* _Document text_
----

Dear Literary Folk,
Still Time to Catch the Bard!
I hope you had a chance this past month to enjoy the many local readings, workshops, and performances in our literary community. It was quite a feast of riches! My own personal favorite was SRJC Theater Arts Production of Twelfth Night with an all-male cast. The transformation of Burbank Auditorium into the Black Friar’s Theater, the young men in corsets, Elizabethan dress, and make-up, the jugglers and musicians, and the double-mind bending experience of watching a young man pretend to be a woman pretending to be a man—all of this was delightfully executed. I’ve seen many productions of Shakespeare, but never with an all-male cast, and this production is a hoot! Twelfth Night plays for one more weekend, May 5, 6, 7 at 8:00 PM; May 7, 8 at 2:00 PM. And here’s the link to order tickets online: http://theatrearts.santarosa.edu/buy-tickets-online.
Spotlight on Gaia’s Garden
Located at 1899 Mendocino Ave. in Santa Rosa, bordering the SRJC campus, Gaia’s Garden (formerly Govinda’s) is an international vegetarian buffet that has become one of our liveliest venues for musical and literary events. If you’ve followed the Update’s posts and calendar, you know that Gaia’s Garden has hosted the 100 Thousand Poets for Change readings, coordinated by Susan Lamont and friends. Many of you have participated in these. Last March, following the death of Pete Seeger, the venue hosted a tribute sing-along with Dan Imhoff and Cahoots, which was lots of fun.
What you may not know are the many other ways Gaia’s Garden supports local authors and our literary community. For example, the Garden display and sells signed copies of books which appeal to a range of interests – fiction, non-fiction, technical, memoirs, fantasy, children’s books, etc. The collection is organized and distributed by Jeane Slone.
Every other month, Gaia’s Garden offers a “Dine With the Authors Night.” Five or six different authors attend for conversation over a meal, then each reads briefly (5 minutes). In this salon setting, you can find out more about a specific writer and his or her process and become inspired by the cumulative creativity of the group. Reservations are suggested (with dinner purchase only), and you may request a specific author’s table if you wish.

----

* _Work to complete_
1) Can you condense the paragraph of the literary newsletter beginning "Every other month, Gaia's Garden offers" into a short bulleted list that keeps its main facts?
2) According to the literary newsletter, what is the address of Gaia's Garden?
3) Resume the literary newsletter, picking up right after its final sentence.

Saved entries
----

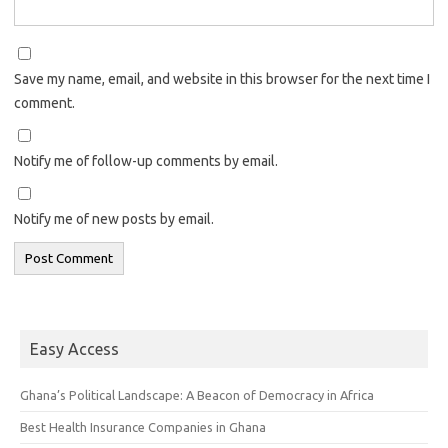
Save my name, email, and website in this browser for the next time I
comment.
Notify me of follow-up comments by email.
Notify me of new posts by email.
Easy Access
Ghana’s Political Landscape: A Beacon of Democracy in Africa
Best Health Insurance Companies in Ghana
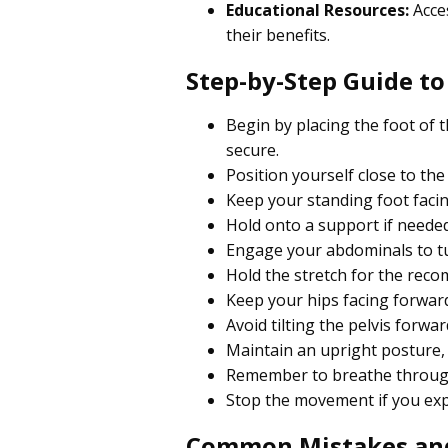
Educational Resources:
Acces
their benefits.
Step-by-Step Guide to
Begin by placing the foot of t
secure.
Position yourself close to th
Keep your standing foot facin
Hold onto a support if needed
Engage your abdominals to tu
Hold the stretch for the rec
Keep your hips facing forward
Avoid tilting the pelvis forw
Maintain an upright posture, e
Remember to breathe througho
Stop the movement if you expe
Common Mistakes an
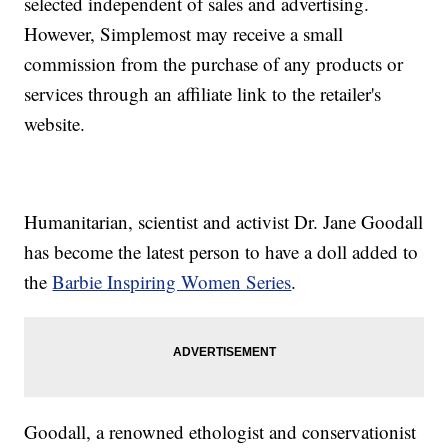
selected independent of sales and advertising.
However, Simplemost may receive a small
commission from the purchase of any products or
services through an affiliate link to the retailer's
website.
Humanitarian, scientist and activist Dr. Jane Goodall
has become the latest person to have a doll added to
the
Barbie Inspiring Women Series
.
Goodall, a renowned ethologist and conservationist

----

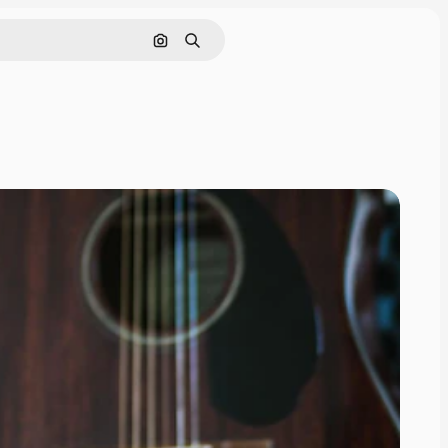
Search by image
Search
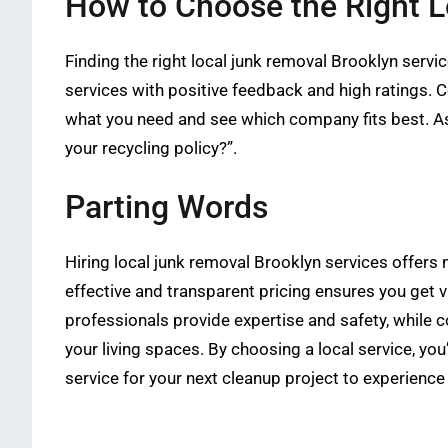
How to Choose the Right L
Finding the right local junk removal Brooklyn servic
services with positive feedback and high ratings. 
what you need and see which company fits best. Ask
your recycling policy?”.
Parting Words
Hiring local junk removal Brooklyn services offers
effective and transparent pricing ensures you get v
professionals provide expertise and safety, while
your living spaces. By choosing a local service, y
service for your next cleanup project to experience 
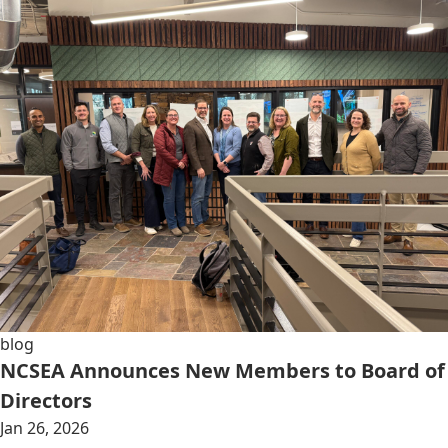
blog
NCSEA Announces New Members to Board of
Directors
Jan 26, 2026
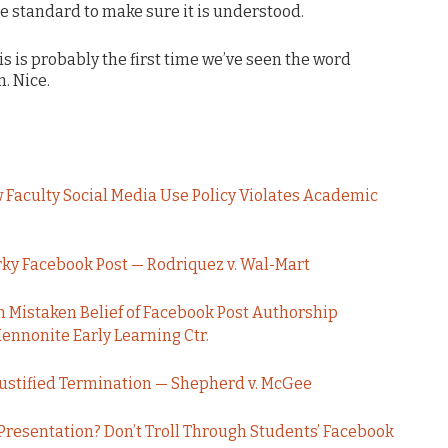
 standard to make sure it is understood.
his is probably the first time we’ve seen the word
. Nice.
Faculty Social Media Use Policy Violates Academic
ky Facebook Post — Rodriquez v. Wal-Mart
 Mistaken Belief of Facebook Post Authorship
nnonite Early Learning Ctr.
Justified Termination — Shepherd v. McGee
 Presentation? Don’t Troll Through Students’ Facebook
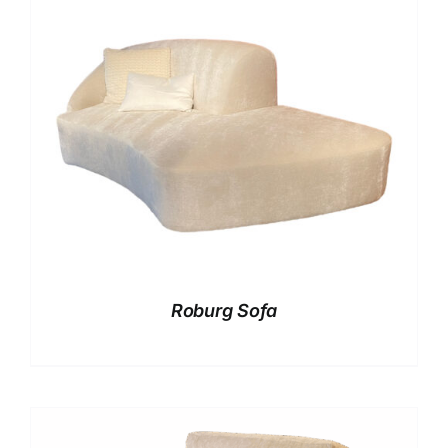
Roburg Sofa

----

* _Task-by-task outputs_
1)
- Gaia's Garden holds a "Dine With the Authors Night" every other month.
- Five or six authors come for conversation over a meal, and then each gives a brief reading of about 5 minutes.
- In this salon setting, guests can learn about a specific writer and that writer's process and draw inspiration from the group's creativity.
- Reservations are suggested and are available only with a dinner purchase.
- Guests may request a specific author's table.

2) 1899 Mendocino Ave. in Santa Rosa, bordering the SRJC campus.

3)
The Very Veggie Book Club meets at Gaia’s Garden every Tuesday evening from 6-7 for a discussion and social hour with co-hosts Sheryl L. and Paul S. You can just show up—no reservations needed. For more information, you can call Paul at (707) 535-6539.
If you’ve never been, treat yourself to an evening at one of the upcoming May events. On Monday, May 9, 6:00-8:00 p.m. you can dine with local authors Lenore Hirsch, My Leash On Life (pet memoir); Sandra Lee Dennis, PhD, Love And The Mystery of Betrayal (psychology); Inga Aksamit, Highs And Lows On The John Muir Trail (non-fiction memoir); Dan Murdock, Mini Storage Stories (short stories); Arletta Dawdy, Rose of Sharon (historical fiction). For reservations: info@jeaneslone.com or 544-2491. Minimum $5.00 food purchase. Or, if you can’t make that event, on Saturday, May 28, 2:00-4:00 p.m., the Redwood Writers hosts an Open Mic as well as featured author readings with Juanita Martin and Mary Lynn Archibald.
May’s Literary Calendar is brimming with events. Here are two others that caught my attention:
Saturday, May 14, 7:00 p.m. Copperfield’s presents local journalist and Pulitzer Prize Finalist William Carlsen, whose book Jungle of Stone: The True Story of Two Men, Their Extraordinary Journey, and the Discovery of the Lost Civilization of the Maya recounts the arduous journeys of lawyer John Lloyd Stephens and architect/artist Frederick Catherwood into the jungles of Central America on a quest to uncover and understand the lost history of the Maya. At Copperfield’s, 138 N. Main Street, Sebastopol.
Sunday, May 22, 2:00-4:30 p.m. Flight of Poets: Wine and poetry have always made a delicious duet. At this special Sonoma edition of Flight of Poets, happening in the Old Redwood Barn at the Gunlach Bundschu Winery, 2000 Denmark St. Sonoma, internationally renowned sommelier Christopher Sawyer pairs four talented poets with four exquisite wines, carefully selected to illuminate their work. Readings by: Hollie Hardy, Ada Limón, Dean Rader, and Tess Taylor. $20 entry fee includes reading and a flight of four tastes. Must be 21+.
Celebrating Local Author’s Books
The Literary Update has a directory of Sonoma County authors, and when a writer has a new book out, the directory provides a great place to feature that, along with a link to where the book can be purchased. But we don’t do book reviews. It might be interesting to add that as a special feature or blog, and if any of you are interested in this, please contact me or Jo-Anne Rosen at sonomacountyliteraryupdate@gmail.com.
Recently, we received a review of our new Poet Laureate Iris Jamahl Dunkle’s collection, There’s a Ghost in this Machine of Air, written by Juanita J. Martin. Jo-Anne and I thought we’d present Juanita’s review as a guest writer’s “featurette” on this post, recognizing Iris’s poetry and her work in the community.
You can hear Iris Dunkle read her work, along with Patti Trimble, on Monday, May 2, 6:15 p.m. at the Aqus Café in Petaluma, and again on Saturday, May 7, 2:00-4:00 p.m. at the Sitting Room, 2025 Curtis Drive, Penngrove. Details about both these events are on our calendar page.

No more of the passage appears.